> [Exercise]:
Of the entries below, restate word for word only the section that runs from the line with "33: (890, 318, 50.04)" to the line with "63: (923, 547, 21.86)", counting both ends.

*** Material for the task Section Begins ***

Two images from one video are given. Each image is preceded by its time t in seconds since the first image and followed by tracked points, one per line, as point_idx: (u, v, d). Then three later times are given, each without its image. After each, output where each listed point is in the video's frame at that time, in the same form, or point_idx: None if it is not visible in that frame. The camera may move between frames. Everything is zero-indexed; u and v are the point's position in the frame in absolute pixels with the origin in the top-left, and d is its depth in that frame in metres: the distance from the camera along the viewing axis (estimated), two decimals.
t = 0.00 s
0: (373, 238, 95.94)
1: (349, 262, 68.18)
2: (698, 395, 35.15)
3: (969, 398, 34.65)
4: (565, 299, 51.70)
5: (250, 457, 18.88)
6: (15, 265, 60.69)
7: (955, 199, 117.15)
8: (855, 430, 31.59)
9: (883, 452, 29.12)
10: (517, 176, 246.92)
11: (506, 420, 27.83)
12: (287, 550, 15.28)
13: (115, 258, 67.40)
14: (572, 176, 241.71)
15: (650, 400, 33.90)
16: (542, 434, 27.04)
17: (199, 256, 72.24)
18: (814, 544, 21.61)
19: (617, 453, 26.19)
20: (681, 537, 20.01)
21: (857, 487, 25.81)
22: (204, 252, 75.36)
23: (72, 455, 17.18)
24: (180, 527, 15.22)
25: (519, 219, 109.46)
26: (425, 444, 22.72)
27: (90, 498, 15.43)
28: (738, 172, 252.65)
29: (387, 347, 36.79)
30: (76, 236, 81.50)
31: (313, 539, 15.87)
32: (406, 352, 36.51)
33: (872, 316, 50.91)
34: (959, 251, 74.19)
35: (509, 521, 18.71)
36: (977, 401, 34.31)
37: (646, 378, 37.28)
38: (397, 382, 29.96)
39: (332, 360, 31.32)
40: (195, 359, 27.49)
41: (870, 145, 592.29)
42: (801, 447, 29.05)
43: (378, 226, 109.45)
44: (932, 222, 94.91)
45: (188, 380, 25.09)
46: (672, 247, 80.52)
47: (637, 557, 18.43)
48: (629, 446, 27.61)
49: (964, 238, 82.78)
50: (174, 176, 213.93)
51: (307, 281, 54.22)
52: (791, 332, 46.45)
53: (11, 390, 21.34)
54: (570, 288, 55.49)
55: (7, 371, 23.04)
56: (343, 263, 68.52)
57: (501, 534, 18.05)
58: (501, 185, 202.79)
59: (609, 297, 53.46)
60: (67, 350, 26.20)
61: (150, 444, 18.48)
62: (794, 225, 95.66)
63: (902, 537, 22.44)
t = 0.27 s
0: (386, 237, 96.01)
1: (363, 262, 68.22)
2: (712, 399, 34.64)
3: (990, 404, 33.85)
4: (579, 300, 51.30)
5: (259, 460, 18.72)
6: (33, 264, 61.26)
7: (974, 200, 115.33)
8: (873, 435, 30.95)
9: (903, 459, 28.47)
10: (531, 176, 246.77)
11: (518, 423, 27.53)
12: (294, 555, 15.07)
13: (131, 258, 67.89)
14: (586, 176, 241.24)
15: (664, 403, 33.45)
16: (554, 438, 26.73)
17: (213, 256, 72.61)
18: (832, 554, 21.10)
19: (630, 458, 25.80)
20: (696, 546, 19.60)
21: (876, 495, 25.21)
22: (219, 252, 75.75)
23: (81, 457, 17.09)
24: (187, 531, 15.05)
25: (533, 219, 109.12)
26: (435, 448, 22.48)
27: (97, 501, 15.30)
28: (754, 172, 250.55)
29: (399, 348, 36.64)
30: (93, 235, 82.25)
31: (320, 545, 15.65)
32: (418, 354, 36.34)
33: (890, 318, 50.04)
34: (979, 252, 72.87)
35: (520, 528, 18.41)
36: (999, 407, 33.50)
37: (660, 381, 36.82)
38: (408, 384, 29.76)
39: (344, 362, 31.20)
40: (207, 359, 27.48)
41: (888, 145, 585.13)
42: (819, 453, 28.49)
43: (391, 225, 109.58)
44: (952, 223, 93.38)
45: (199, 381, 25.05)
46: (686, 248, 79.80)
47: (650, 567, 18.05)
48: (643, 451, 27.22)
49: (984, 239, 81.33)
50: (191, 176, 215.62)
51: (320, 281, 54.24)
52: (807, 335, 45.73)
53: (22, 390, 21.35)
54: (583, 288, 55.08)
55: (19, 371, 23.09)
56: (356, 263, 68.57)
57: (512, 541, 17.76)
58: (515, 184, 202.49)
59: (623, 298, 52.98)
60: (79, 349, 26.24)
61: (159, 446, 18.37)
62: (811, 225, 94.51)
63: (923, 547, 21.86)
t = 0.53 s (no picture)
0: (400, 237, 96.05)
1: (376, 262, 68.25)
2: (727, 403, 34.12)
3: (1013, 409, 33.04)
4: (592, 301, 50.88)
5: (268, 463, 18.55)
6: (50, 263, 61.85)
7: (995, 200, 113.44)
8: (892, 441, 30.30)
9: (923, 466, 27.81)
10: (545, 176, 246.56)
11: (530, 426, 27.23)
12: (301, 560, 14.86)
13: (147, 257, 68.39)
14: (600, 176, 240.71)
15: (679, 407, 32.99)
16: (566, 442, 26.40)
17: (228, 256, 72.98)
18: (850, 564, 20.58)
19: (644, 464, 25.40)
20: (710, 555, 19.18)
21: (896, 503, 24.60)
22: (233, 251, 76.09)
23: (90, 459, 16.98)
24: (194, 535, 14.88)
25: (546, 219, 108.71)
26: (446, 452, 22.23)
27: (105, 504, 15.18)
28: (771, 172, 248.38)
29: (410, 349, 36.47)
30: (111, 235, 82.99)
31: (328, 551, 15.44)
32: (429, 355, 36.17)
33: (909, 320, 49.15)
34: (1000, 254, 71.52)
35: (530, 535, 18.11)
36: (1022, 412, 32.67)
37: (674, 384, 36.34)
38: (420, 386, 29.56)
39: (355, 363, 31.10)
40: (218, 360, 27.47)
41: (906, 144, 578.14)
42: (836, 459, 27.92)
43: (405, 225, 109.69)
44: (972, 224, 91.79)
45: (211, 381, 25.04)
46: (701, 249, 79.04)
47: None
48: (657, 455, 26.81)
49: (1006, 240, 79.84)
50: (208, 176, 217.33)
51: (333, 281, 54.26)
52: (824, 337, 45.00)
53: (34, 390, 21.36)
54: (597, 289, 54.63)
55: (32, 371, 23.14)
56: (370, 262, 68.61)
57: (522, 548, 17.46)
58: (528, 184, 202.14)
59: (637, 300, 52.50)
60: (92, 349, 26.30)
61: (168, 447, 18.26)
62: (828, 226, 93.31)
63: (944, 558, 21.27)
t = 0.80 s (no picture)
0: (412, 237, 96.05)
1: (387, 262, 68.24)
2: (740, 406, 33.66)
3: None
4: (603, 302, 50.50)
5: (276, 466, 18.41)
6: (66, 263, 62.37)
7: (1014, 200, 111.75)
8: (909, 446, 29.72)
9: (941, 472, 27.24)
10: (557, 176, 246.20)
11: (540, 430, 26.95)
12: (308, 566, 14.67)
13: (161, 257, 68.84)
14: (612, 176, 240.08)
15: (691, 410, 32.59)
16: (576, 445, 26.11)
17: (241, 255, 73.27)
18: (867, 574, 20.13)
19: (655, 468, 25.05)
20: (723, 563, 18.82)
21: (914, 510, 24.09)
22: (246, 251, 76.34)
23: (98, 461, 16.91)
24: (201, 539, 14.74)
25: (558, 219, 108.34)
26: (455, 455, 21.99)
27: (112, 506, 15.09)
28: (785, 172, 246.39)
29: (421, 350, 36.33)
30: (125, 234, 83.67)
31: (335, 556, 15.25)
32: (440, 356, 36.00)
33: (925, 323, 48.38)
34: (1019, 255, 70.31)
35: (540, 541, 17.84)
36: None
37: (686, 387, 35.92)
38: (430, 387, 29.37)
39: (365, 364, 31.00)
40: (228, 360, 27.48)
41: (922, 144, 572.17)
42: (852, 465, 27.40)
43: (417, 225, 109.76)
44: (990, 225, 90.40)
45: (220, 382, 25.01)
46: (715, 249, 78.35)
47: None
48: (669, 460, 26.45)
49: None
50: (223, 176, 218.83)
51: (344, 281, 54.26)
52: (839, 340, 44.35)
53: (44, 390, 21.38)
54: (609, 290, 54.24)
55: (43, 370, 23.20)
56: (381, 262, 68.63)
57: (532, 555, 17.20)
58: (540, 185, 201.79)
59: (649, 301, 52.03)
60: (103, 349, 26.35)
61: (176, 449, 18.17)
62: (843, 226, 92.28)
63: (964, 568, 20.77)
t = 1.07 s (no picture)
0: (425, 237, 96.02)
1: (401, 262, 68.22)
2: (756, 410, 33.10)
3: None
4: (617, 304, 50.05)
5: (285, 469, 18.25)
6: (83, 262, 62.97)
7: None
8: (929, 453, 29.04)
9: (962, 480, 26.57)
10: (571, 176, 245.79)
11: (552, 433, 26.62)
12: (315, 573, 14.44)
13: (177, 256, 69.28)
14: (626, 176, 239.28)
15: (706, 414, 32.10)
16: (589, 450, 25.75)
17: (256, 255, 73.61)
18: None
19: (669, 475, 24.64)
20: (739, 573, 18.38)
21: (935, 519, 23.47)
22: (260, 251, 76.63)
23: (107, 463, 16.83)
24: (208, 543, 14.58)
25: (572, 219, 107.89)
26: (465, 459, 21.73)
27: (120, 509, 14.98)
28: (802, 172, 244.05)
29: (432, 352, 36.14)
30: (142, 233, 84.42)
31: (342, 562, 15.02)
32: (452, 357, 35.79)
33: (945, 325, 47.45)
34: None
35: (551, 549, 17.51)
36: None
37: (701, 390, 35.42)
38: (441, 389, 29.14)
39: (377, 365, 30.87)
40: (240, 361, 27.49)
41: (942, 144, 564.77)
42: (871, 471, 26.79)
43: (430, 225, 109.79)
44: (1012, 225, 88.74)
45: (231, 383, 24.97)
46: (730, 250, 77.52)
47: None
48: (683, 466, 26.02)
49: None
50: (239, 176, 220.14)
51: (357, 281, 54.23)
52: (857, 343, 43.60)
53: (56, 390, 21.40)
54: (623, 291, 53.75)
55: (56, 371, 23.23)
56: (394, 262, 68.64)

*** Material for the task Section Ends ***

> [Your response]:
33: (890, 318, 50.04)
34: (979, 252, 72.87)
35: (520, 528, 18.41)
36: (999, 407, 33.50)
37: (660, 381, 36.82)
38: (408, 384, 29.76)
39: (344, 362, 31.20)
40: (207, 359, 27.48)
41: (888, 145, 585.13)
42: (819, 453, 28.49)
43: (391, 225, 109.58)
44: (952, 223, 93.38)
45: (199, 381, 25.05)
46: (686, 248, 79.80)
47: (650, 567, 18.05)
48: (643, 451, 27.22)
49: (984, 239, 81.33)
50: (191, 176, 215.62)
51: (320, 281, 54.24)
52: (807, 335, 45.73)
53: (22, 390, 21.35)
54: (583, 288, 55.08)
55: (19, 371, 23.09)
56: (356, 263, 68.57)
57: (512, 541, 17.76)
58: (515, 184, 202.49)
59: (623, 298, 52.98)
60: (79, 349, 26.24)
61: (159, 446, 18.37)
62: (811, 225, 94.51)
63: (923, 547, 21.86)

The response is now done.